Crops to plant now for winter eating (and beyond)

DS = Direct sewing and T = transplanting

  • Carrots – DS
  • Beetroots – DS
  • Parsnip – DS
  • Broad beans – DS
  • peas – DS
  • Asian greens – DS
  • Broccoli – T
  • Kale – T
  • Cauliflower – T
  • Celery – T
  • Lettuce – T
  • Leeks – T

Other quick growing crops people can plant now FOR MOST CLIMATES can be seen on our last  video and accompanying blog we did last week here.

Are you in a warmer climate?

For people in warmer climates (i.e. subtropical) check out Robyn Francis’s planting guide.

The key thing to remember

Is that there’s always something you can be planting or doing in a  temperate or cool temperate climate – always.
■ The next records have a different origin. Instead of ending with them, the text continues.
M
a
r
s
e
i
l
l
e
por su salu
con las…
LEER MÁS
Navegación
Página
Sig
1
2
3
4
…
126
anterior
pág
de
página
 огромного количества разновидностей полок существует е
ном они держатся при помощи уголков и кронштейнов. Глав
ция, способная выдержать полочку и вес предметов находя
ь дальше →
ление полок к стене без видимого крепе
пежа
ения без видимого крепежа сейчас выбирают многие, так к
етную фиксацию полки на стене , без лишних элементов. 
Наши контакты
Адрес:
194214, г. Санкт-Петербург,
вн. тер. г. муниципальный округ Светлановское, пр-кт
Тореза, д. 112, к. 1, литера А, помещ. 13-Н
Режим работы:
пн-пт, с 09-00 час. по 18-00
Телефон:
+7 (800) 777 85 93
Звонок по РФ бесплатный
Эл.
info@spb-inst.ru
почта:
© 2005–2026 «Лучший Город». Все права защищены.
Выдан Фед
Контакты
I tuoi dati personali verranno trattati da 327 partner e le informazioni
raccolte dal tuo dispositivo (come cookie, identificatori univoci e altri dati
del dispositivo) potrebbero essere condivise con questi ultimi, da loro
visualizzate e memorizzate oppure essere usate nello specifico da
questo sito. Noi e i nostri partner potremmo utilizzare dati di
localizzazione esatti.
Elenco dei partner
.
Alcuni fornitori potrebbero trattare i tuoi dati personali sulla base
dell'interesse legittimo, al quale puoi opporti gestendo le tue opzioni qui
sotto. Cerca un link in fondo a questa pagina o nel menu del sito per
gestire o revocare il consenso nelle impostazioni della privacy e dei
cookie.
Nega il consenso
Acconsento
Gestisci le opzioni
To help you – check out Peter Cundall’s planting guide to help you know what to plant and when for Tasmania and other temperate areas.

Good luck – have fun and just know that gardens are incredibly forgiving, so if it doesn’t work out on your first go, be sure to keep going back for another crack!
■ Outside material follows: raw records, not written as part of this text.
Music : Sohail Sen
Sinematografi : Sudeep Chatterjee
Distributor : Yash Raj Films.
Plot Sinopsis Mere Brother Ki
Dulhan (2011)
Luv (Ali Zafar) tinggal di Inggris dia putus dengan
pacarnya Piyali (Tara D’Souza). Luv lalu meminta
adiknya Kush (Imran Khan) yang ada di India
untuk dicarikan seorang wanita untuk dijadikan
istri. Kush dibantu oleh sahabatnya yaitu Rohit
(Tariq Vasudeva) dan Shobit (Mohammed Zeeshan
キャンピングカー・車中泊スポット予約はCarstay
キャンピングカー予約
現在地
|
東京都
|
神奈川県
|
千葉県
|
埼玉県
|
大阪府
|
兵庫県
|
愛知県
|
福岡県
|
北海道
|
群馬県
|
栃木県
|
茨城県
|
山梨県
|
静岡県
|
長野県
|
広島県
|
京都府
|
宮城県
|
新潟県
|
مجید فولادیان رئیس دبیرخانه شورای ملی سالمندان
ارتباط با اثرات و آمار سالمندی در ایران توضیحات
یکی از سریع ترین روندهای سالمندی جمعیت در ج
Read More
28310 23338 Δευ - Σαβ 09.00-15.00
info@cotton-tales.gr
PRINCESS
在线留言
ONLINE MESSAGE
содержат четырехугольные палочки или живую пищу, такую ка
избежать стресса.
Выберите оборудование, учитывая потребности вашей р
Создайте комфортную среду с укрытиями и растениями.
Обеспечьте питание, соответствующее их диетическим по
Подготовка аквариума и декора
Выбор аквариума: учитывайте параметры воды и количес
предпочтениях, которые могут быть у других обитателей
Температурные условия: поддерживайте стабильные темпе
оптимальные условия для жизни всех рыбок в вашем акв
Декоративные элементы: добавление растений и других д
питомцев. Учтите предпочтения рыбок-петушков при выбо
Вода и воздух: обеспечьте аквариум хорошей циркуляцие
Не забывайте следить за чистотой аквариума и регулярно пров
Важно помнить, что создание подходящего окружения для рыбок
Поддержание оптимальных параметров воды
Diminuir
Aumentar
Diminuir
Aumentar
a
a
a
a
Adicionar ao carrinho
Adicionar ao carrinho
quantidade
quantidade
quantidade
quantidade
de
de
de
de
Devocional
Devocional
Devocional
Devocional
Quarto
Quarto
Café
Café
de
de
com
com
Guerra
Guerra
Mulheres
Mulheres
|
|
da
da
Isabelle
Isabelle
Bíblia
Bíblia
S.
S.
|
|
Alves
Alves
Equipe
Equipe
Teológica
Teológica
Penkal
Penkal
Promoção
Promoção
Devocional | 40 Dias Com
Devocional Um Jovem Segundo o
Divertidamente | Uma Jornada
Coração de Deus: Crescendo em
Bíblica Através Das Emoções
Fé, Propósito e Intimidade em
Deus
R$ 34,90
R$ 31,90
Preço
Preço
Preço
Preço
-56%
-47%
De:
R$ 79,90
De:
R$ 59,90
4 Responses to “Winter Cropping: What to plant now (& how)”

  1. Meryn

    Hi there,
    I have enjoyed watching your inspiring videos!
    I was just wondering whether you feel it is too late to sow broccoli and cauliflower from seed in southern Victoria? I am finding “sow what when” type guides for my region quite conflicting, some suggest that it is fine, in fact the ideal time to sow these seeds now, others suggest that these seeds should have been planted months ago and only transplanted into the garden now. I would love to hear your thoughts on this conflicting information!
    Also I was wondering whether you soak your pea and broad bean seeds prior to planting?
    Many thanks 🙂

    • Hannah Moloney

      For super accurate advice, call your local nursery. It’s too late here in Tasmania :-). And no, I don’t soak my pea/beans seeds. Cheers

  2. Deborah

    Hi, have created a communal vegie garden at the back of our unit block which faces west. I found tomatoes grew over summer but nothing else, even the parsley died. Please give me some advice as to how much sun is needed. Im thinking of moving the vegie patch to the eastern wall where it will catch some northern sun and western sun.